Er is brede steun voor de nu voorliggende tekst. Diverse lidstaten hebben met name in het begin nadrukkelijk aandacht gevraagd voor de principes van subsidiariteit en proportionaliteit. De aanpassingen die zijn gedaan in lijn met deze inzet worden breed ondersteund. De discussie heeft zich met name gericht op enkele punten waartoe de Commissie uitgenodigd wordt, waaronder het onderzoeken van mogelijkheden tot meer internationale samenwerking tussen lerarenopleidingen binnen Europese lerarenacademies. Meerdere lidstaten, waaronder Nederland, hebben zich hier kritisch over uit gelaten. De tekst is in lijn met deze inzet verhelderd en genuanceerd.

Raadsconclusies Pareren van de COVID-19 crisis binnen onderwijs en opleiding

Inhoud

Op het moment van schrijven zijn de onderhandelingen over de precieze tekst van de Raadsconclusies nog niet afgerond. Het voorzitterschap heeft de Raadsconclusies opgesteld op basis van de inbreng uit de eerdere videoconferenties over onderwijs, opleiding en COVID-19. De Raadsconclusies zijn met name bedoeld om geleerde lessen tijdens de COVID-19-crisis te borgen en informatie met elkaar te blijven delen. In de conclusies worden de grote inspanningen en resultaten genoemd in het onderwijs om over te schakelen op afstandsonderwijs. Maar er zijn daarbij ook grote uitdagingen gebleken zoals verschillende uitgangssituaties in termen van infrastructuur en digitale paraatheid, verschillen in kansengelijkheid die groter worden, het voorzien in praktijkonderwijs dat minder goed op afstand verzorgd kan worden en de organisatie van examinering en diplomaverlening. In de conclusies worden lidstaten uitgenodigd om waar mogelijk informatie en bevindingen te delen, obstakels weg te nemen voor (internationale) doorstroom van scholieren en studenten en ruimte te bieden om goede ervaringen met digitaal onderwijs verder uit te werken en digitaal onderwijs ook structureel op te nemen in het onderwijsaanbod. Hierbij moet nadrukkelijk ook aandacht geschonken worden aan kansengelijkheid.
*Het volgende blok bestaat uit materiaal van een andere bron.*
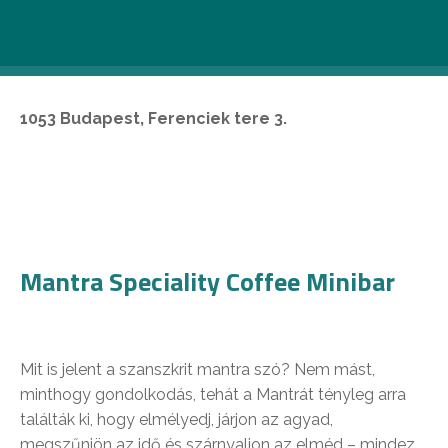
Mint minden tisztességes new wave helyen, a kávézás
itt is művészet – így pedig a szabadidő eltöltése is
azzá válik.
1053 Budapest, Ferenciek tere 3.
Mantra Speciality Coffee Minibar
Mit is jelent a szanszkrit mantra szó? Nem mást,
minthogy gondolkodás, tehát a Mantrát tényleg arra
találták ki, hogy elmélyedj, járjon az agyad,
megszűnjön az idő és szárnyaljon az elméd – mindez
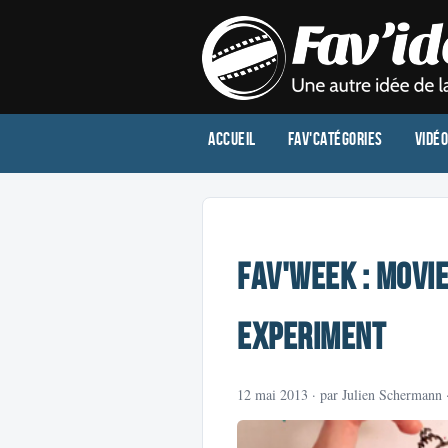
Accueil
Fav'Catégories
Vidé
Fav'Week : Movie
Experiment
12 mai 2013
· par Julien Schermann 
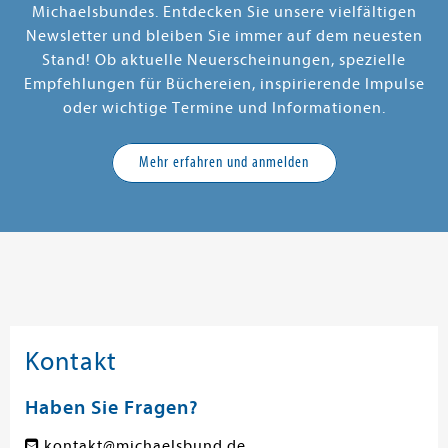
Michaelsbundes. Entdecken Sie unsere vielfältigen
Newsletter und bleiben Sie immer auf dem neuesten
Stand! Ob aktuelle Neuerscheinungen, spezielle
Empfehlungen für Büchereien, inspirierende Impulse
oder wichtige Termine und Informationen.
Mehr erfahren und anmelden
Kontakt
Haben Sie Fragen?
kontakt@michaelsbund.de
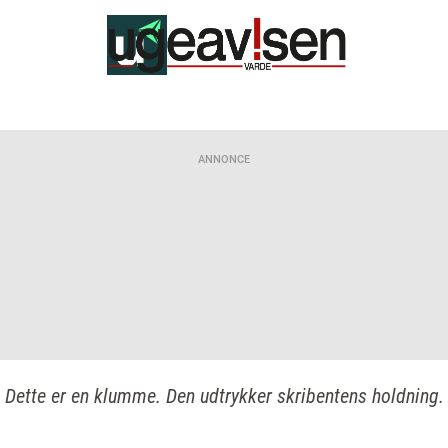
ANNONCE
Dette er en klumme. Den udtrykker skribentens holdning.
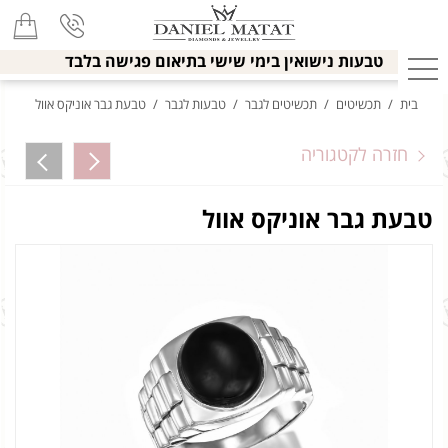
טבעות נישואין בימי שישי בתיאום פגישה בלבד
בית
/
תכשיטים
/
תכשיטים לגבר
/
טבעות לגבר
/
טבעת גבר אוניקס אוול
חזרה לקטגוריה
טבעת גבר אוניקס אוול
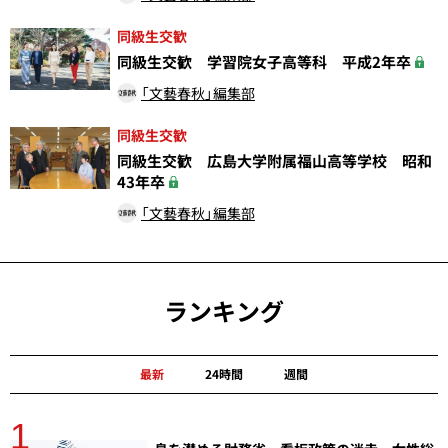
同級生交歓
同級生交歓 学習院女子高等科 平成2年卒
「文藝春秋」編集部
同級生交歓
同級生交歓 広島大学附属福山高等学校 昭和
43年卒
「文藝春秋」編集部
ランキング
最新
24時間
週間
1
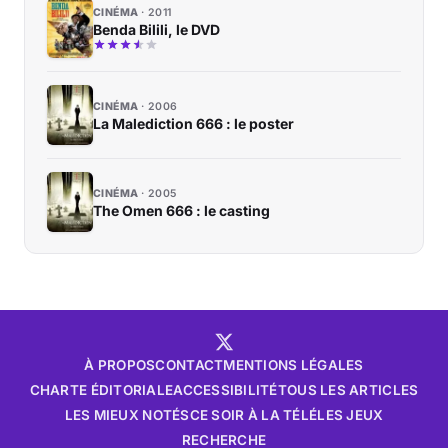
CINÉMA
2011
Benda Bilili, le DVD
CINÉMA
2006
La Malediction 666 : le poster
CINÉMA
2005
The Omen 666 : le casting
À PROPOS
CONTACT
MENTIONS LÉGALES
CHARTE ÉDITORIALE
ACCESSIBILITÉ
TOUS LES ARTICLES
LES MIEUX NOTÉS
CE SOIR À LA TÉLÉ
LES JEUX
RECHERCHE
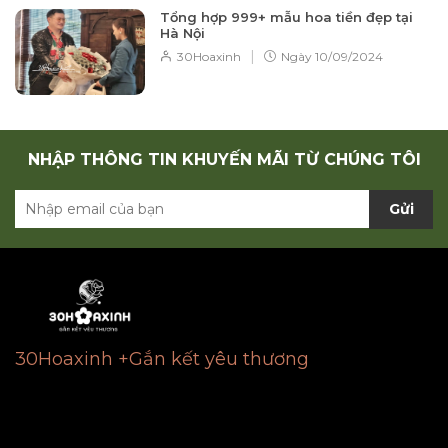
Tổng hợp 999+ mẫu hoa tiền đẹp tại
Hà Nội
|
30Hoaxinh
Ngày
10/09/2024
NHẬP THÔNG TIN KHUYẾN MÃI TỪ CHÚNG TÔI
Gửi
30Hoaxinh +Gắn kết yêu thương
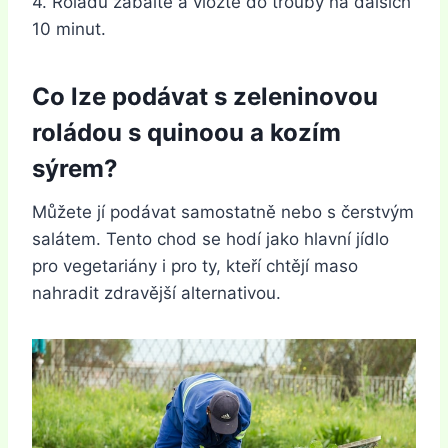
4. Roládu zabalte a vložte do trouby na dalších
10 minut.
Co lze podávat s zeleninovou
roládou s quinoou a kozím
sýrem?
Můžete jí podávat samostatně nebo s čerstvým
salátem. Tento chod se hodí jako hlavní jídlo
pro vegetariány i pro ty, kteří chtějí maso
nahradit zdravější alternativou.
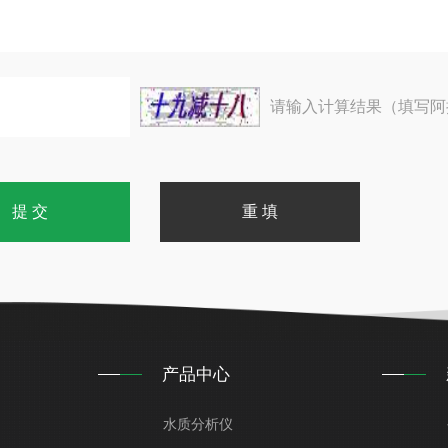
请输入计算结果（填写阿
产品中心
水质分析仪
Daarnaast wordt ook de Commissie gevraagd om informatie-uitwisseling te faciliteren, geleerde lessen te onderzoeken en bevindingen op het gebied van digitaal onderwijs mee te nemen in de eerder aangekondigde herziening van het Digitaal Onderwijs Actieplan, de EU Vaardighedenagenda en de mededeling over de Europese Onderwijsruimte die later dit jaar worden verwacht.

Inzet Nederland

De Nederlandse inzet voor deze Raadsconclusies is gelijk aan de inzet voor de videoconferentie van 12 april.1 Nederland zal erover waken dat de principes van subsidiariteit en proportionaliteit worden gerespecteerd en benadrukken dat onderwijs een nationale competentie is. De Raadsconclusies in huidige vorm gaan uit van vrijwillige samenwerking en leiden niet tot verplichtingen binnen het Nederlandse onderwijsveld of voor de Nederlandse overheid. We hechten als Nederland veel waarde aan samenwerking en informatiedeling en steunen dan ook het doel van deze conclusies. Bovendien schakelt het onderwijs op alle niveaus razendsnel om naar digitaal onderwijs. Geleerde lessen uit deze omschakeling, zowel binnen Nederland als daarbuiten, mogen niet verloren gaan. Daarnaast is Nederland ook zeer geïnteresseerd in oplossingen die in andere lidstaten zijn gevonden voor knelpunten zoals vergroting van kansengelijkheid, het voorzien in goede digitale vaardigheden en infrastructuren, en privacy en ethische aspecten die verbonden zijn aan de inzet van digitale leermiddelen. De Raadsconclusies zijn in lijn met de Nederlandse inzet.

Indicatie krachtenveld

Er is brede steun voor de raadsconclusies, met name voor het benoemen van de grote inspanningen en resultaten die in zeer korte tijd geboekt zijn in het onderwijs. Ook worden veel van de uitdagingen erkend door het grootste deel van de lidstaten. De behoefte om de geleerde lessen mee te nemen in de aangekondigde initiatieven van de Commissie wordt breed gedeeld. De onderhandelingen zijn tot op heden soepel verlopen.

Cultuur/AV

Voor het cultuur/AV-deel worden de volgende Raadsconclusies afgedaan door Coreper:

• Raadsconclusies Risicomanagement Cultureel Erfgoed

• Raadsconclusies aanpassing Werkplan Cultuur 2019–2021

• Raadsconclusies Mediawijsheid in een steeds veranderende wereld

Raadsconclusies Risicomanagement Cultureel Erfgoed

Inhoud

Hoewel het voorzitterschap met deze Raadsconclusies begon in januari, zijn deze conclusies gezien de huidige COVID-19-crisis des te relevanter. De Raadsconclusies hebben betrekking op het risicomanagement van het erfgoed in brede zin: materieel erfgoed bestaande uit het gebouwde erfgoed, roerend erfgoed, historische sites en cultuurlandschappen, alsook het immaterieel erfgoed. Het erfgoed is een belangrijke bron voor identiteit, innovatie en creativiteit. Erfgoed kan echter worden blootgesteld aan risico’s die schade veroorzaken. Denk aan een natuurramp zoals overstroming, orkaan en bosbranden, en risico’s door klimaatverandering als droogte en wateroverlast, maar ook menselijk handelen: opzettelijk zoals vernieling in oorlogstijd of onbedoeld zoals massatoerisme of een grote brand door werkzaamheden.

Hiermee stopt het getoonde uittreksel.